» **WHAT THE EXERCISE ASKS**
Copy, from the data below, every line that has "Status" in it.

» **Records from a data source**

--------------------------------------------------

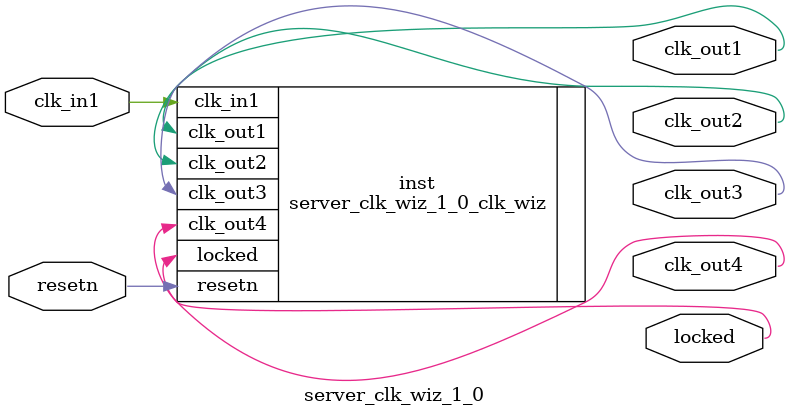
<source format=v>


`timescale 1ps/1ps

(* CORE_GENERATION_INFO = "server_clk_wiz_1_0,clk_wiz_v6_0_2_0_0,{component_name=server_clk_wiz_1_0,use_phase_alignment=true,use_min_o_jitter=false,use_max_i_jitter=false,use_dyn_phase_shift=false,use_inclk_switchover=false,use_dyn_reconfig=false,enable_axi=0,feedback_source=FDBK_AUTO,PRIMITIVE=MMCM,num_out_clk=4,clkin1_period=10.000,clkin2_period=10.000,use_power_down=false,use_reset=true,use_locked=true,use_inclk_stopped=false,feedback_type=SINGLE,CLOCK_MGR_TYPE=NA,manual_override=false}" *)

module server_clk_wiz_1_0 
 (
  // Clock out ports
  output        clk_out1,
  output        clk_out2,
  output        clk_out3,
  output        clk_out4,
  // Status and control signals
  input         resetn,
  output        locked,
 // Clock in ports
  input         clk_in1
 );

  server_clk_wiz_1_0_clk_wiz inst
  (
  // Clock out ports  
  .clk_out1(clk_out1),
  .clk_out2(clk_out2),
  .clk_out3(clk_out3),
  .clk_out4(clk_out4),
  // Status and control signals               
  .resetn(resetn), 
  .locked(locked),
 // Clock in ports
  .clk_in1(clk_in1)
  );

endmodule

</source>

--------------------------------------------------

» **ANSWER SECTION**
  // Status and control signals
  // Status and control signals               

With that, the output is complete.